■ **What you should do**
Identify each line in the entries below that contains the word "Outline" and copy those lines.

-- Begin Task data --

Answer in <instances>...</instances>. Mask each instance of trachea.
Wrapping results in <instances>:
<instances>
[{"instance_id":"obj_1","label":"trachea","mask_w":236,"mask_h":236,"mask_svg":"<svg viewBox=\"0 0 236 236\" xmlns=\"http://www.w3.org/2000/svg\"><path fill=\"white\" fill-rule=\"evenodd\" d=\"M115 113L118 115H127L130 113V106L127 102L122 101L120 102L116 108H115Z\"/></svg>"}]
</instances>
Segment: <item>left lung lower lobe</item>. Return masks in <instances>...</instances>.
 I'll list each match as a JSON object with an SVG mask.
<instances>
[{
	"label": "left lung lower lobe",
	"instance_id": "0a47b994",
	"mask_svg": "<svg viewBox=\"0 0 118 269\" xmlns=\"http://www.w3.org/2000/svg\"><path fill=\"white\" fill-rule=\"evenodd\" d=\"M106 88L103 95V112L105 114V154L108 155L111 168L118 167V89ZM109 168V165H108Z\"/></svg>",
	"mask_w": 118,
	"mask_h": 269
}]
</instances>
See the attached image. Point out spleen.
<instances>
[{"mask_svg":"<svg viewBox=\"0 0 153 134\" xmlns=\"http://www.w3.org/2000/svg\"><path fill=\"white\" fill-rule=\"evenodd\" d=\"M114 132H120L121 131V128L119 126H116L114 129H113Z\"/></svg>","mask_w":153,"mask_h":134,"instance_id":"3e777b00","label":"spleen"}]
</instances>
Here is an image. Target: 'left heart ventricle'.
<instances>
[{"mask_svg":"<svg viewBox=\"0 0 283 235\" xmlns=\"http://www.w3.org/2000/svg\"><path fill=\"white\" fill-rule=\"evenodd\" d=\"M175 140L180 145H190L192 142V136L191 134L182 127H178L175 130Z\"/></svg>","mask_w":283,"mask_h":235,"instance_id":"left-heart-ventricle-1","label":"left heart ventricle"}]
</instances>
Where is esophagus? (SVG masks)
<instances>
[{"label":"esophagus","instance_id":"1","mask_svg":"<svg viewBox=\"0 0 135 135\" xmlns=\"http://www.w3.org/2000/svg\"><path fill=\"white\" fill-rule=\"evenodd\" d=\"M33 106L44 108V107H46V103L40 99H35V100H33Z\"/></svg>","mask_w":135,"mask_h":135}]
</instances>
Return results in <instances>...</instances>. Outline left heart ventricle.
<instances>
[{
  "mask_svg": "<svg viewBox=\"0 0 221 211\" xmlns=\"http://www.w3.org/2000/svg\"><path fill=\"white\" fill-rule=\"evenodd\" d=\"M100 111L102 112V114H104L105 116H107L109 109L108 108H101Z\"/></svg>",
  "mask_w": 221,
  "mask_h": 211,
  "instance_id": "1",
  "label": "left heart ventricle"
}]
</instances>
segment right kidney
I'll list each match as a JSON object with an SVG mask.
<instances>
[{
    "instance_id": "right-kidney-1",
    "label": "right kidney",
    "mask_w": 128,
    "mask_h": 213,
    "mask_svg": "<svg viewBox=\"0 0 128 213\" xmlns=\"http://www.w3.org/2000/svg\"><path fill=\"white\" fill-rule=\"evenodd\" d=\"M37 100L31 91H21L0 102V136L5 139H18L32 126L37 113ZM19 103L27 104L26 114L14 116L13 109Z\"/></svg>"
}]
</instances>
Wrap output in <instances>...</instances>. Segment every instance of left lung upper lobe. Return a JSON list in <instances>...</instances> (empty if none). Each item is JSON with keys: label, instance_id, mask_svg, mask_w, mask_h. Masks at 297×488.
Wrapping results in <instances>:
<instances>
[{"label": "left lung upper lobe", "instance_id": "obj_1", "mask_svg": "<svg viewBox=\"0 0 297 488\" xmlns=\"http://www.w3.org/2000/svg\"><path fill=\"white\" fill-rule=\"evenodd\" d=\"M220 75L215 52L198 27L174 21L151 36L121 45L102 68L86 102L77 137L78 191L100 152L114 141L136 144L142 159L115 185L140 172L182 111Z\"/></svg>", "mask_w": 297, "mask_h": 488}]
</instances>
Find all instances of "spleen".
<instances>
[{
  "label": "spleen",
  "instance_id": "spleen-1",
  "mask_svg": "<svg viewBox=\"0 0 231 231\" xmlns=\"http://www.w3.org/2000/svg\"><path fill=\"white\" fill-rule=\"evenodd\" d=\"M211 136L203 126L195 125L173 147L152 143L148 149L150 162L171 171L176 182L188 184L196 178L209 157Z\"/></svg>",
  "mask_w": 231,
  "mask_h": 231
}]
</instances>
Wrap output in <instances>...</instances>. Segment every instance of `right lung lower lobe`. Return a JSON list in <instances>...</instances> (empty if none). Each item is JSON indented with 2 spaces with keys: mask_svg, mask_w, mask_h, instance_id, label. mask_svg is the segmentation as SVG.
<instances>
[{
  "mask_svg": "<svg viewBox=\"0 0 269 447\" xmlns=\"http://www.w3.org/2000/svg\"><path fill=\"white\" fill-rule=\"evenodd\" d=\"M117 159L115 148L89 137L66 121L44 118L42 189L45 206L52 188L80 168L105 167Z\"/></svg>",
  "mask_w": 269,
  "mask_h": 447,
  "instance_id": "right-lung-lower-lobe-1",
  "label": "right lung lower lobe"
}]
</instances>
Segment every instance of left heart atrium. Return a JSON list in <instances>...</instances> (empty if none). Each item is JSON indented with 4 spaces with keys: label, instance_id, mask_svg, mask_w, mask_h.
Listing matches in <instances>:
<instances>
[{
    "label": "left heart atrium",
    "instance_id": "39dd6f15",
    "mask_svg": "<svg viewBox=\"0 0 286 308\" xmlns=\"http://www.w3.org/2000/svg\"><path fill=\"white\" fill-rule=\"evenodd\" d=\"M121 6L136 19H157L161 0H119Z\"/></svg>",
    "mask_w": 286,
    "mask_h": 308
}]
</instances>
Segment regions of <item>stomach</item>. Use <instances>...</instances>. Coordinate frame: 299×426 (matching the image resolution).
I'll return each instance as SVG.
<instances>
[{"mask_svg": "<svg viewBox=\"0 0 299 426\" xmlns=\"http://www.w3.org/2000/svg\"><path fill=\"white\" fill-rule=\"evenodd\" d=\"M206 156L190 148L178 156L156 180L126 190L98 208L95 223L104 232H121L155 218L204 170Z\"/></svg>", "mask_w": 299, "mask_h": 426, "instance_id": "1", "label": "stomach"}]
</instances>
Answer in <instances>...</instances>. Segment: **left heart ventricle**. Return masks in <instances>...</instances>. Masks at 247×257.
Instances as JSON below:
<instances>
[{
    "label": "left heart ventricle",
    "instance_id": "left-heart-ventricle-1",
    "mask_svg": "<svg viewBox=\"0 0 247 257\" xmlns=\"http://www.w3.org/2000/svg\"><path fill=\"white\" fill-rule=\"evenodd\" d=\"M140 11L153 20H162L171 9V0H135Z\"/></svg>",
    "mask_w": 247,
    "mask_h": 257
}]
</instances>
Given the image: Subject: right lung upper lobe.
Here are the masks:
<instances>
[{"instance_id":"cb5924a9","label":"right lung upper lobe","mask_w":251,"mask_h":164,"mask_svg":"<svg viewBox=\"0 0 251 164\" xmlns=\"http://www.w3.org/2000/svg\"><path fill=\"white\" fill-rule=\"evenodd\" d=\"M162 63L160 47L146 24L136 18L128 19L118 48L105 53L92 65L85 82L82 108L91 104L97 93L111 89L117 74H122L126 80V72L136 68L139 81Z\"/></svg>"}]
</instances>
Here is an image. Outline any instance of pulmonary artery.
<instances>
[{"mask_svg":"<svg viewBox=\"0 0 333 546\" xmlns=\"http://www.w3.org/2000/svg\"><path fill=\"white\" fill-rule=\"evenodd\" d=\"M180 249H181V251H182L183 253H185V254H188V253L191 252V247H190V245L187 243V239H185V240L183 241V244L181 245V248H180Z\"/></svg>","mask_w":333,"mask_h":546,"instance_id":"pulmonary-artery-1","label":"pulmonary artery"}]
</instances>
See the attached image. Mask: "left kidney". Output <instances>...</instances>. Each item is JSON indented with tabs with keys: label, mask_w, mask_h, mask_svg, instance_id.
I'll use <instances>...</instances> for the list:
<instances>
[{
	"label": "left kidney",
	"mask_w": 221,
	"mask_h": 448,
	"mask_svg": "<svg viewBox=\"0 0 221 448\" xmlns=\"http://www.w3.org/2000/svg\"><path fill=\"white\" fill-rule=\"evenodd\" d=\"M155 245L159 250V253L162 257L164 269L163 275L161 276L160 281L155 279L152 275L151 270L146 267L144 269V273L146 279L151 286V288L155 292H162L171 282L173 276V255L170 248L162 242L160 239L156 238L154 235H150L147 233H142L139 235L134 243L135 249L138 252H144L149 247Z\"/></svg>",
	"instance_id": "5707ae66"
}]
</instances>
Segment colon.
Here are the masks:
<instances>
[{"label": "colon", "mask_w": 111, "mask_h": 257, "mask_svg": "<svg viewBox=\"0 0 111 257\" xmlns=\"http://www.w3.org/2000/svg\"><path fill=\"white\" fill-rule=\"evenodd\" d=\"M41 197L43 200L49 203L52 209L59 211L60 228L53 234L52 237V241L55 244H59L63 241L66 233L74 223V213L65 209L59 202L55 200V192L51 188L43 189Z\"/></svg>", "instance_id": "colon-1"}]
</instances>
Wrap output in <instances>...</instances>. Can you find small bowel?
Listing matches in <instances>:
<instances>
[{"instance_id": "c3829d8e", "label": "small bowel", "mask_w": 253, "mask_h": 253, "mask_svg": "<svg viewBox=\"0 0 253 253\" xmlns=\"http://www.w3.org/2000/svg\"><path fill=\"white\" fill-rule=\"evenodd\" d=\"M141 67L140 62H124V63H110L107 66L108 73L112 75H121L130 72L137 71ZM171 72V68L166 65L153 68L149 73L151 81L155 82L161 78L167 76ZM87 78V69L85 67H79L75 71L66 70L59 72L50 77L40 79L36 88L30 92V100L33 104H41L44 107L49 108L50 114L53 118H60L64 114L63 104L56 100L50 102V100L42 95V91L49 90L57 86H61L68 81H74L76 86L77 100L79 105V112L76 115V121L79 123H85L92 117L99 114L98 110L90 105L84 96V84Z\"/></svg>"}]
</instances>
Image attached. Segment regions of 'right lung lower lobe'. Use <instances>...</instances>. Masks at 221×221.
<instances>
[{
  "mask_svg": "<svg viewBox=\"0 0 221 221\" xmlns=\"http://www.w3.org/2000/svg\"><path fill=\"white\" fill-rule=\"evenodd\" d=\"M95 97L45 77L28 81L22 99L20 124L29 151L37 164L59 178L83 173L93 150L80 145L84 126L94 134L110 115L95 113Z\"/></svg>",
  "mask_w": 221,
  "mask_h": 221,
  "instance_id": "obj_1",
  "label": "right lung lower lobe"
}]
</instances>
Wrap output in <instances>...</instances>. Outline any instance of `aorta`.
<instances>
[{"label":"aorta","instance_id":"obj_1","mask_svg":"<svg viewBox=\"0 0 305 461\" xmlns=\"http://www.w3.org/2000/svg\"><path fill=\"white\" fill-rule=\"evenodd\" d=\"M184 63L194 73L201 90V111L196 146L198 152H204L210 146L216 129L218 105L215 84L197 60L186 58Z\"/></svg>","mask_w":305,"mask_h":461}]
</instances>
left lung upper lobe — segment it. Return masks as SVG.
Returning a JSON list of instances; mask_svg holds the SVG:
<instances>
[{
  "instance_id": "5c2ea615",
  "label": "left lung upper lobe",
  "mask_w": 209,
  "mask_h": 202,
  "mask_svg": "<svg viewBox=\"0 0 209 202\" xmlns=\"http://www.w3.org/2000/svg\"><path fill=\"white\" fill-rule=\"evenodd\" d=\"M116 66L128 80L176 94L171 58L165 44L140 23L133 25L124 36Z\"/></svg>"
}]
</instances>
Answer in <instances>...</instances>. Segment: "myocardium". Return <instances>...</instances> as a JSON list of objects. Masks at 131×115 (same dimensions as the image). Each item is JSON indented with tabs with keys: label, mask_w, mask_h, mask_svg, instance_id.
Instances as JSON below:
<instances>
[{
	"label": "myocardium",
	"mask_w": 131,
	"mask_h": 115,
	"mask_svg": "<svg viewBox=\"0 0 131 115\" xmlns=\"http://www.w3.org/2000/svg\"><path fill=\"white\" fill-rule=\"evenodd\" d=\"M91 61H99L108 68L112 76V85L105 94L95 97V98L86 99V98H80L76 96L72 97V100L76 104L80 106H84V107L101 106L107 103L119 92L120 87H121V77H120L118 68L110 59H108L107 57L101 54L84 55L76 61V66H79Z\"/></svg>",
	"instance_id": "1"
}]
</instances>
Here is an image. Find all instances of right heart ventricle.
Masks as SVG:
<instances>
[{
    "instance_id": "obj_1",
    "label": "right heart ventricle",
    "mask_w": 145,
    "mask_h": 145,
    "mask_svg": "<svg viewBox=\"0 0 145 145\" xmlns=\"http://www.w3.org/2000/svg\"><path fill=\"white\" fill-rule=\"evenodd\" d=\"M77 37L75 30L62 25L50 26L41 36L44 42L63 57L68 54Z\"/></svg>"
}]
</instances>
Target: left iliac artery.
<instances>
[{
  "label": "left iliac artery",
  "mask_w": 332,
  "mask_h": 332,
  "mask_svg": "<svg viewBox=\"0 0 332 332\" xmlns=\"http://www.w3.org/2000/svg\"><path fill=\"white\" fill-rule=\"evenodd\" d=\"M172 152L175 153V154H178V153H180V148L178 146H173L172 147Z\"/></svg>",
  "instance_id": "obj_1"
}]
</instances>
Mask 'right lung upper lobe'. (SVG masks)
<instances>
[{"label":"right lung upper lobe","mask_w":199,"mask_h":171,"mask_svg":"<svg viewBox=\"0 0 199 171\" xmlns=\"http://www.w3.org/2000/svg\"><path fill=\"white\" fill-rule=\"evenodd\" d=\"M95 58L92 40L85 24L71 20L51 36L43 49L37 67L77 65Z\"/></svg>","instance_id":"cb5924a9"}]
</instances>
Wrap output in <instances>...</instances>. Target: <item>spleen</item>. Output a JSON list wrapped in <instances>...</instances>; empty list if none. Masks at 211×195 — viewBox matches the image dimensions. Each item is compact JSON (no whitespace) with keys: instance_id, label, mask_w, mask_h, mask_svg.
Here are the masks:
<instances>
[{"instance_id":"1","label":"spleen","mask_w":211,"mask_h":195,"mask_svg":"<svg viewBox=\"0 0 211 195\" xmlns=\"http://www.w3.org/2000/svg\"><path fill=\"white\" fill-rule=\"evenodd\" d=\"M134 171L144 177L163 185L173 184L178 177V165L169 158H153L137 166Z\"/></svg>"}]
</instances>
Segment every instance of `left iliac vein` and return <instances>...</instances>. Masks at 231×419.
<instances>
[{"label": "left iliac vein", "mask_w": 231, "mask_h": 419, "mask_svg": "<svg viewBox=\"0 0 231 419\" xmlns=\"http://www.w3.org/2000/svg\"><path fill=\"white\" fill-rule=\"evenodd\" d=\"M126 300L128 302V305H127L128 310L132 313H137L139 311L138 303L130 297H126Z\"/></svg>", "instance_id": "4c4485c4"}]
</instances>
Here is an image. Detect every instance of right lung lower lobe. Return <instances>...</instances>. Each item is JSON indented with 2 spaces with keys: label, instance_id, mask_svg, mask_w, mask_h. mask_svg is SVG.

-- End Task data --

■ **Task response**
Return results in <instances>...</instances>. Outline left heart ventricle.
Here is an image. Outline any instance of pulmonary artery.
Wrap output in <instances>...</instances>. Outline any instance of `aorta`.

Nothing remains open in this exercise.